> USING THE INFORMATION:
[1] List every absorbent material that the landlord article below names as possibly needing removal when mould has penetrated deeply.
[2] For each statement, answer yes or no according to the landlord article below, and quote the words that decide it. (a) Landlords should wait for a tenant's medical diagnosis before acting on mould. (b) Mould- and mildew-specific cleaning products are preferred over bleach. (c) The first step includes visiting in person to photograph the affected area.

> EXCERPT TO READ:
※ ※ ※

Cleaning mould the right way: 3 steps for landlords
As a conscientious landlord, ensuring the health and well-being of your tenants is always a priority. One critical aspect of maintaining a safe and habitable living environment is addressing the presence of mould promptly and effectively.
Let’s go through the three essential steps to take when a tenant reports a mould problem. If you’re unsure how to confirm the presence of mould, check out our black mould guide.
These steps are in line with the latest government guidance and will ensure that you are complying with all UK legislation.
Step 1: Document the issue
The first step in addressing mould in your tenant’s home is to document its presence. Make a visit in person to photograph the affected area and draw around it to preserve a record. This documentation serves a dual purpose: it can help identify the source of the mould and assist in planning remedial action.
If organised quickly, a qualified professional can assess the mould source before removal. However, it’s crucial not to delay the removal process. Tenant health should always be prioritised above all.
Tenants may wish to pursue medical advice following the presence of mould in their home, especially if they have pre-existing conditions. However, landlords must not wait for a diagnosis to take action. The presence of mould is reason enough.
Step 2: Safely remove mould
Mould can be effectively removed from hard surfaces using appropriate cleaning products, but it’s crucial to follow a few guidelines:
- Opt for mould and mildew-specific cleaning products over bleach. This choice prioritises health and safety.
- For absorbent materials such as carpets, soft furnishings, ceiling tiles and damp plaster, removal may be necessary if mould has penetrated deeply, making it difficult or impossible to entirely eliminate the mould.
Anyone who removes mould should wear protective equipment. Government guidance recommends:
- Eye protection (like goggles)
- Gloves (like thick household cleaning gloves)

※ ※ ※

> DATA FOR REVIEW:
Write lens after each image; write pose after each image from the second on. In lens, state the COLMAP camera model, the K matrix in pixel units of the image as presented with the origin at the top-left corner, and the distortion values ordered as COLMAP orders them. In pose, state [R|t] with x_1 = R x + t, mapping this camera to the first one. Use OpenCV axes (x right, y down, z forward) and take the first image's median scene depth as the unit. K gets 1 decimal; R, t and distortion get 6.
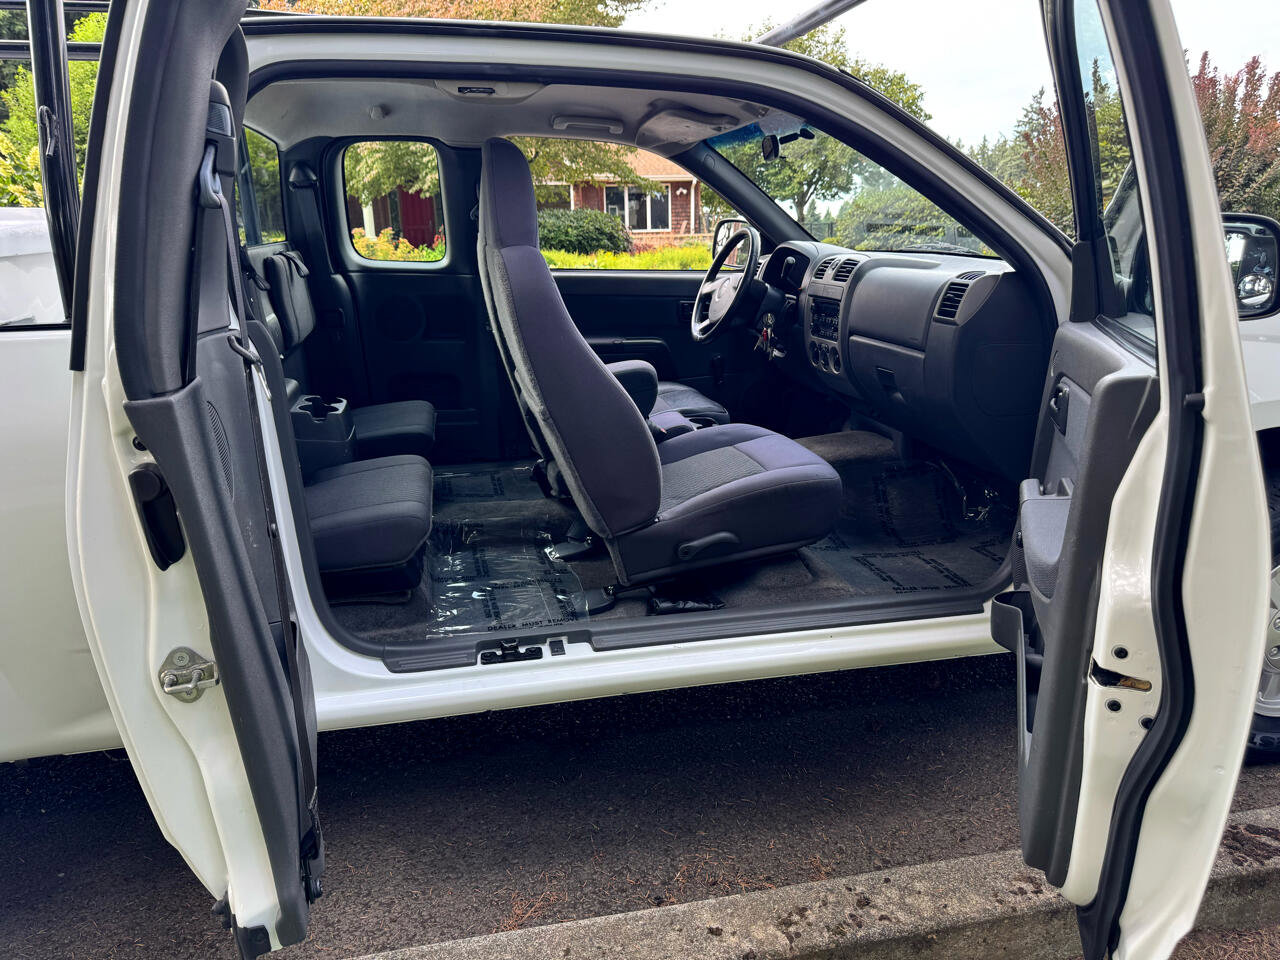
lens RADIAL K [[906.4, 0, 640.0], [0, 906.4, 480.0], [0, 0, 1]] dist [0.042630, -0.003406]
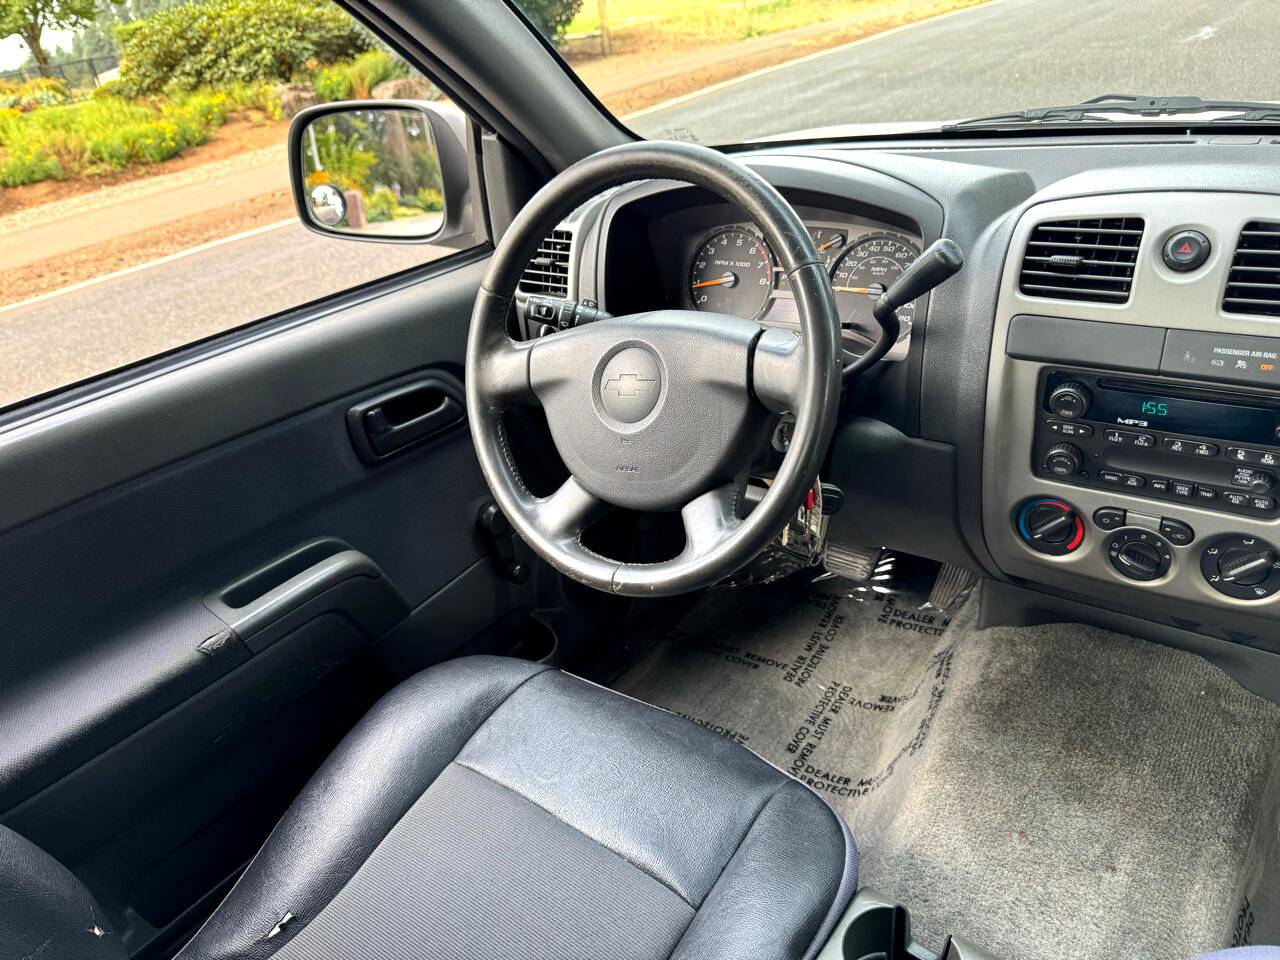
lens RADIAL K [[914.8, 0, 640.0], [0, 914.8, 480.0], [0, 0, 1]] dist [0.055474, -0.079698]
pose [[0.746498, -0.387860, 0.540653, -0.010159], [0.287948, 0.920821, 0.263010, -0.037445], [-0.599856, -0.040657, 0.799075, 0.112827]]
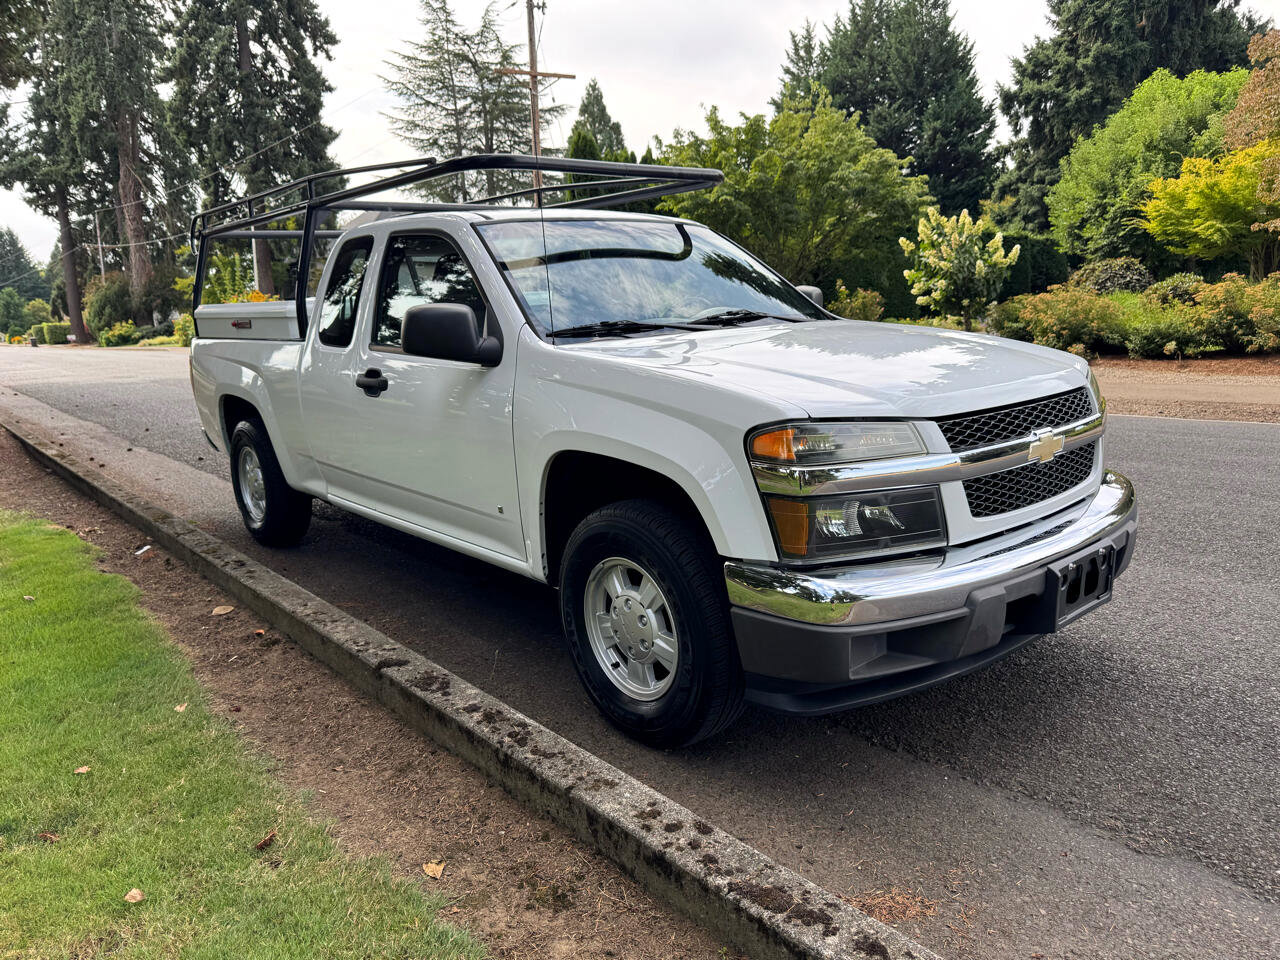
lens RADIAL K [[919.2, 0, 640.0], [0, 919.2, 480.0], [0, 0, 1]] dist [0.041228, -0.054780]
pose [[0.461213, 0.163663, -0.872065, 0.193080], [-0.206255, 0.975694, 0.074028, -0.013145], [0.862984, 0.145725, 0.483759, 0.042852]]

※ ※ ※

> TASK RESULTS:
[1] Carpets, soft furnishings, ceiling tiles, and damp plaster.

[2]
(a) No: "landlords must not wait for a diagnosis to take action."
(b) Yes: "Opt for mould and mildew-specific cleaning products over bleach."
(c) Yes: "Make a visit in person to photograph the affected area and draw around it to preserve a record."